**What is needed:**
All of the entries should be restated word for word, but without their pictures.
Input data below:
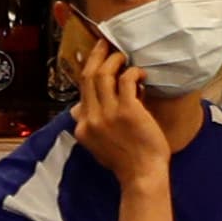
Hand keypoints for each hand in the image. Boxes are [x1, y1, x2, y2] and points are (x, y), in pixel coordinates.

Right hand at [71, 44, 171, 193]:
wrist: (141, 176)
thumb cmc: (126, 162)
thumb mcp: (97, 145)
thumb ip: (90, 125)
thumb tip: (80, 108)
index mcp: (82, 127)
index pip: (81, 91)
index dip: (88, 71)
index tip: (94, 60)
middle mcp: (91, 118)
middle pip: (88, 77)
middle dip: (96, 56)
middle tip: (104, 44)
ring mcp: (108, 114)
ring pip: (103, 75)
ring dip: (114, 61)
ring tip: (123, 57)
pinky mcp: (128, 111)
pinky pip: (126, 80)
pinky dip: (133, 73)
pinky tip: (140, 74)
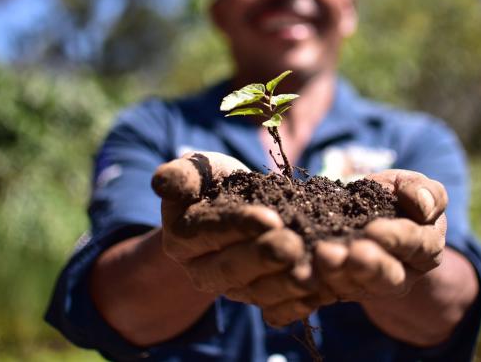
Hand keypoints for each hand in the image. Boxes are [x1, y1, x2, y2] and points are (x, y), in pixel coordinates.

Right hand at [151, 151, 321, 325]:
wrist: (233, 208)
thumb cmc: (214, 183)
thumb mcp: (197, 170)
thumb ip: (181, 175)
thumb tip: (161, 183)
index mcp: (183, 237)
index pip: (210, 232)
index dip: (238, 226)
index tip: (270, 218)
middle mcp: (202, 270)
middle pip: (231, 269)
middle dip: (264, 258)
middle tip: (293, 246)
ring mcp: (232, 289)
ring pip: (256, 293)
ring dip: (284, 284)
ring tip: (310, 273)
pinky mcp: (259, 299)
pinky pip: (275, 310)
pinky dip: (297, 305)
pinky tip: (319, 293)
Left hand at [313, 169, 447, 300]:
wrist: (367, 214)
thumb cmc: (397, 197)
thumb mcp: (412, 187)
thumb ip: (424, 191)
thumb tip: (423, 205)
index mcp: (426, 248)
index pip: (415, 245)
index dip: (395, 238)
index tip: (372, 229)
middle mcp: (402, 274)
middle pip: (389, 278)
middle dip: (368, 266)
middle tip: (349, 253)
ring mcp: (371, 286)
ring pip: (357, 286)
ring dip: (339, 273)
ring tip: (324, 256)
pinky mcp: (343, 289)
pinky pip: (331, 288)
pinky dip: (318, 277)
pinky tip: (305, 265)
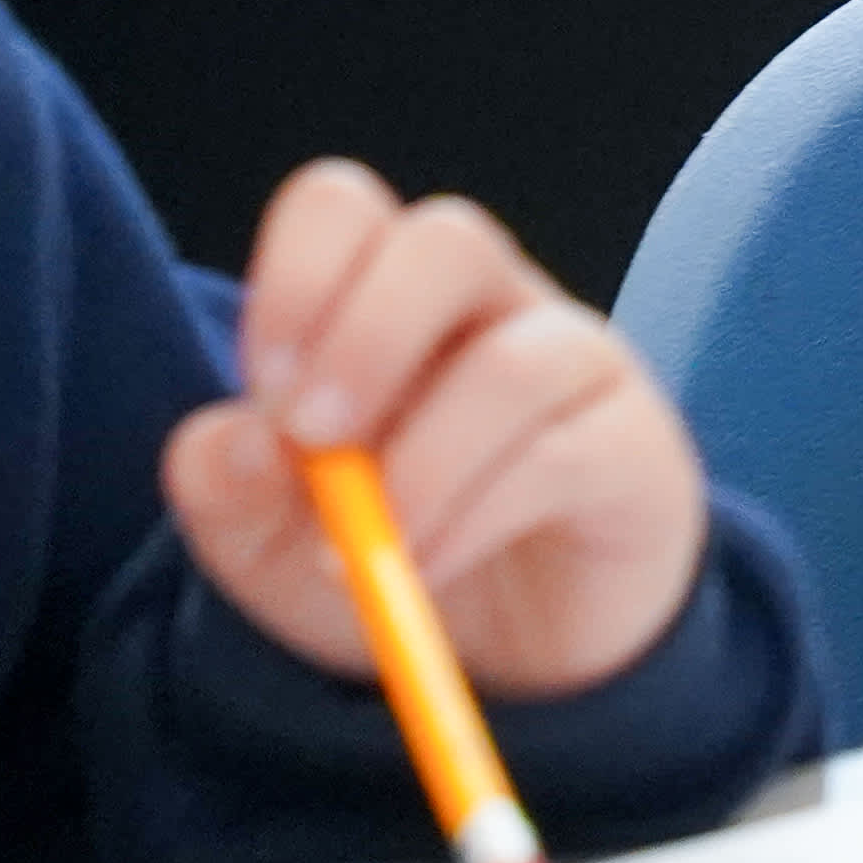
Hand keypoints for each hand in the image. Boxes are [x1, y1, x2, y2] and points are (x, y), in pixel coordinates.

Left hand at [162, 161, 709, 701]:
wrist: (515, 651)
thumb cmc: (395, 549)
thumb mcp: (269, 541)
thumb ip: (226, 489)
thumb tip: (236, 439)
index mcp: (390, 296)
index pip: (345, 212)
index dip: (296, 275)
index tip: (262, 385)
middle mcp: (495, 305)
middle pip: (448, 241)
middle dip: (364, 338)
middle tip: (313, 437)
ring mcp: (579, 367)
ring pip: (513, 363)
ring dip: (419, 463)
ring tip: (371, 543)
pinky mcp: (636, 448)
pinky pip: (561, 459)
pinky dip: (469, 522)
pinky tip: (424, 567)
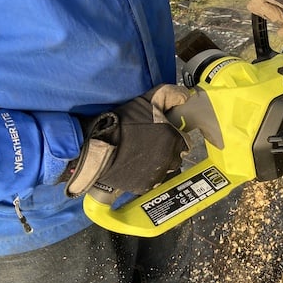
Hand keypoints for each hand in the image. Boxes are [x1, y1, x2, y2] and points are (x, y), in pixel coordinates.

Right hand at [64, 84, 189, 202]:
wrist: (97, 146)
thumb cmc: (121, 123)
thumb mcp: (146, 101)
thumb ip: (169, 96)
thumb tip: (185, 96)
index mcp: (173, 138)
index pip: (185, 141)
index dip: (173, 136)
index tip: (163, 134)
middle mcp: (169, 158)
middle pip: (176, 155)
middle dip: (167, 149)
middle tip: (150, 142)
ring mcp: (158, 174)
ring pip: (165, 168)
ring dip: (158, 162)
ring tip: (142, 153)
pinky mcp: (145, 186)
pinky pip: (153, 180)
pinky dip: (147, 174)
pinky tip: (136, 163)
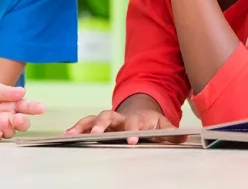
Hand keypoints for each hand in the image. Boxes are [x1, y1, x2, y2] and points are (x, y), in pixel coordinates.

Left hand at [0, 80, 44, 141]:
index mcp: (11, 104)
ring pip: (10, 132)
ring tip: (3, 120)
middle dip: (23, 122)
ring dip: (9, 127)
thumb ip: (5, 91)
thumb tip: (22, 91)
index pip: (26, 106)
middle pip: (22, 123)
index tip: (41, 107)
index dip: (34, 107)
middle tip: (19, 118)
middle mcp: (8, 117)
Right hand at [66, 109, 187, 144]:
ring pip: (93, 119)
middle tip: (98, 135)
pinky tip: (67, 135)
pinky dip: (76, 128)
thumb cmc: (152, 123)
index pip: (133, 123)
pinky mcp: (98, 125)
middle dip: (101, 125)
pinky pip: (85, 125)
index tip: (131, 141)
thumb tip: (185, 137)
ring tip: (72, 134)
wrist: (140, 111)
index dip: (132, 131)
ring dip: (83, 126)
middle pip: (107, 116)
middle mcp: (118, 117)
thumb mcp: (165, 126)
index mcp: (136, 118)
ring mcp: (107, 120)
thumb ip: (172, 133)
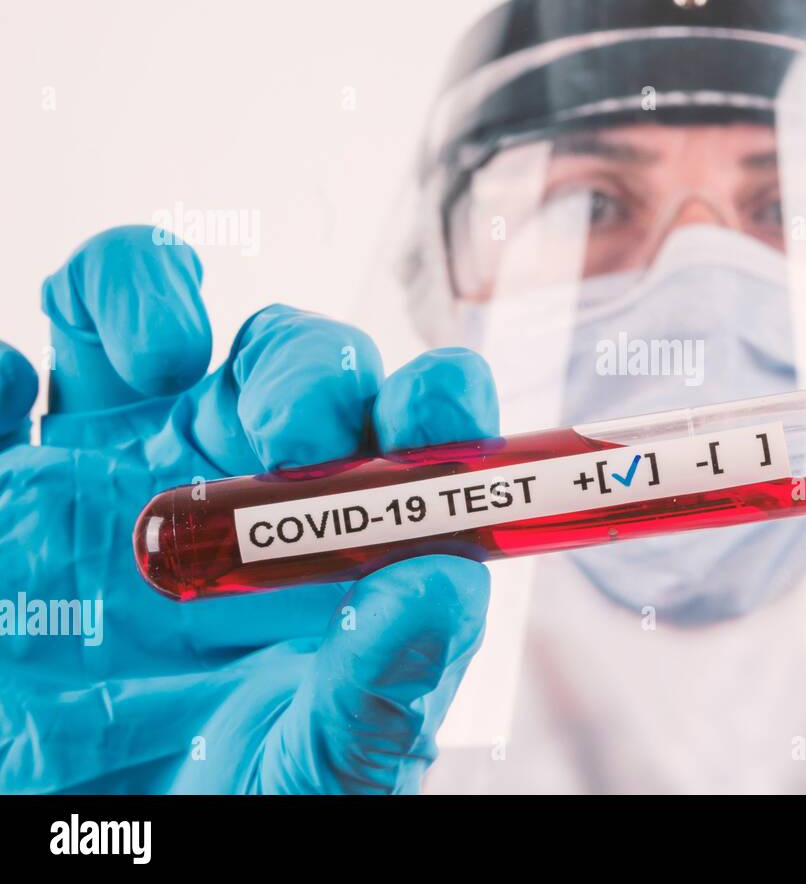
End of Input data.
**Response for this exercise:**
Hand keypoints for each hand in the image. Boxes are [x1, y1, x2, y2] and points are (x, y), in pixel coordinates.

Right hand at [71, 44, 171, 193]:
wrist: (141, 176)
thumb cmc: (126, 162)
thumb mcp: (97, 145)
thumb ip: (90, 125)
thumb tip: (80, 108)
index mcp: (82, 127)
index pip: (81, 91)
index dip: (88, 71)
index tip: (94, 60)
middle mcp: (91, 118)
middle pip: (88, 77)
middle dip: (96, 56)
middle tip: (104, 44)
ring mcp: (108, 114)
ring pip: (103, 75)
ring dip: (114, 61)
ring tip: (123, 57)
pinky mcp: (128, 111)
pinky pip: (126, 80)
pinky dip: (133, 73)
pinky tip: (140, 74)
Hand keypoints for each hand in the image. Boxes are [x1, y1, x2, y2] and points are (x, y), in pixel coordinates.

Right hand at [151, 151, 321, 325]:
wrist: (233, 208)
thumb cmc: (214, 183)
thumb mcp: (197, 170)
thumb ip: (181, 175)
thumb tip: (161, 183)
index mcp: (183, 237)
index pip: (210, 232)
index dip: (238, 226)
index tip: (270, 218)
middle mcp: (202, 270)
middle pip: (231, 269)
middle dip: (264, 258)
middle tip: (293, 246)
ring mcp: (232, 289)
ring pip: (256, 293)
ring dip: (284, 284)
ring tip: (310, 273)
pinky mcp: (259, 299)
pinky pip: (275, 310)
pinky dip: (297, 305)
pinky tip: (319, 293)
Left hand at [313, 169, 447, 300]:
wrist: (367, 214)
thumb cmc: (397, 197)
thumb mcp: (412, 187)
thumb ip: (424, 191)
thumb tip: (423, 205)
index mcp: (426, 248)
index pip: (415, 245)
index dip: (395, 238)
index tip: (372, 229)
middle mcp: (402, 274)
middle pip: (389, 278)
middle dip: (368, 266)
middle tip: (349, 253)
ring mcp: (371, 286)
ring pip: (357, 286)
ring dip: (339, 273)
ring tip: (324, 256)
pinky mcp: (343, 289)
pinky pip: (331, 288)
pinky dip: (318, 277)
pinky tip: (305, 265)
Hand keypoints for each hand in the image. Boxes are [x1, y1, x2, y2] and points are (x, y), in pixel coordinates.

Left hand at [162, 161, 709, 701]:
wrist: (515, 651)
thumb cmc: (395, 549)
thumb mcp: (269, 541)
thumb ip: (226, 489)
thumb tip: (236, 439)
index mcp: (390, 296)
index pip: (345, 212)
index dip: (296, 275)
index tip: (262, 385)
middle mcp: (495, 305)
middle pip: (448, 241)
middle dip: (364, 338)
middle tip: (313, 437)
ring mcp: (579, 367)
ring pip: (513, 363)
ring dip: (419, 463)
ring tip: (371, 543)
pinky mcp: (636, 448)
pinky pip: (561, 459)
pinky dip: (469, 522)
pinky tip: (424, 567)
Hand keypoints for each hand in the image. Boxes are [x1, y1, x2, y2] and points are (x, y), in pixel coordinates.

Right hand at [64, 84, 189, 202]:
wrist: (97, 146)
thumb cmc: (121, 123)
thumb mcp: (146, 101)
thumb ip: (169, 96)
thumb tip: (185, 96)
index mcp: (173, 138)
index pip: (185, 141)
index dip: (173, 136)
index tip: (163, 134)
middle mcp: (169, 158)
middle pip: (176, 155)
middle dip: (167, 149)
middle tip: (150, 142)
ring mcp: (158, 174)
ring pip: (165, 168)
ring dip: (158, 162)
ring tip: (142, 153)
pinky mcp: (145, 186)
pinky pip: (153, 180)
pinky dip: (147, 174)
pinky tip: (136, 163)
Hand keypoints for each hand in the image. Boxes are [x1, y1, x2, y2] and points are (x, y), in pixel coordinates.

Left hand at [0, 80, 44, 141]:
index mcp: (11, 104)
ring pip: (10, 132)
ring tip: (3, 120)
middle dip: (23, 122)
ring dip: (9, 127)
thumb ip: (5, 91)
thumb tip: (22, 91)
index pip: (26, 106)
middle pip: (22, 123)
index tip: (41, 107)
index dip: (34, 107)
middle tip: (19, 118)
middle mcp: (8, 117)
Right hand at [66, 109, 187, 144]:
ring pip: (93, 119)
middle tip: (98, 135)
pinky tip: (67, 135)
pinky dip: (76, 128)
thumb cmc: (152, 123)
index pip: (133, 123)
pinky mcp: (98, 125)
middle dip: (101, 125)
pinky pip: (85, 125)
index tip: (131, 141)
thumb tip: (185, 137)
ring tip: (72, 134)
wrist: (140, 111)
index dip: (132, 131)
ring dip: (83, 126)
middle pip: (107, 116)
middle mcp: (118, 117)
thumb mcp: (165, 126)
index mcp: (136, 118)
ring mcp: (107, 120)
thumb ip: (172, 133)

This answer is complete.